_YOUR GOAL_
Every single record below is to be reproduced exactly.
*** Opening of SUPPLIED RECORDS ***
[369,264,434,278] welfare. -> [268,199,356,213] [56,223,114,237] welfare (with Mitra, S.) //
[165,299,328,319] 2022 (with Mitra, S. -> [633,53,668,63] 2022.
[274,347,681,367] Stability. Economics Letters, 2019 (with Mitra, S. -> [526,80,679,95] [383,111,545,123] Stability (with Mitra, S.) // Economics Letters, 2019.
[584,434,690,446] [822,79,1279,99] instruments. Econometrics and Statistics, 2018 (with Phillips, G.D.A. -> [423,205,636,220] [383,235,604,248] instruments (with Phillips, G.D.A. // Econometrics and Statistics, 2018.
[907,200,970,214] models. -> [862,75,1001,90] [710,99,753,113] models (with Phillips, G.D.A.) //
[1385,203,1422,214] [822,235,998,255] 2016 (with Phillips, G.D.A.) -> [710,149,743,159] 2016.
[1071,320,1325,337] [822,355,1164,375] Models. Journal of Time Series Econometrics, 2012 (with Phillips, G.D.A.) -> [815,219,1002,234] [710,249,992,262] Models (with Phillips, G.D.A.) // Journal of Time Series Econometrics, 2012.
*** Close of SUPPLIED RECORDS ***
_TASK RESULT_
[369,264,434,278] welfare. -> [268,199,356,213] [56,223,114,237] welfare (with Mitra, S.) //
[165,299,328,319] 2022 (with Mitra, S. -> [633,53,668,63] 2022.
[274,347,681,367] Stability. Economics Letters, 2019 (with Mitra, S. -> [526,80,679,95] [383,111,545,123] Stability (with Mitra, S.) // Economics Letters, 2019.
[584,434,690,446] [822,79,1279,99] instruments. Econometrics and Statistics, 2018 (with Phillips, G.D.A. -> [423,205,636,220] [383,235,604,248] instruments (with Phillips, G.D.A. // Econometrics and Statistics, 2018.
[907,200,970,214] models. -> [862,75,1001,90] [710,99,753,113] models (with Phillips, G.D.A.) //
[1385,203,1422,214] [822,235,998,255] 2016 (with Phillips, G.D.A.) -> [710,149,743,159] 2016.
[1071,320,1325,337] [822,355,1164,375] Models. Journal of Time Series Econometrics, 2012 (with Phillips, G.D.A.) -> [815,219,1002,234] [710,249,992,262] Models (with Phillips, G.D.A.) // Journal of Time Series Econometrics, 2012.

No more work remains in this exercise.